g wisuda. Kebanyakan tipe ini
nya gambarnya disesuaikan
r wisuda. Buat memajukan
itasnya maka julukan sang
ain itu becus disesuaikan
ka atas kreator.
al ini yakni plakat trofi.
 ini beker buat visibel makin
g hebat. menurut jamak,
* * * * * * *
Say how many lines in the entries above contain the string "wisuda". Give the number by itself.

## Exercise answer
2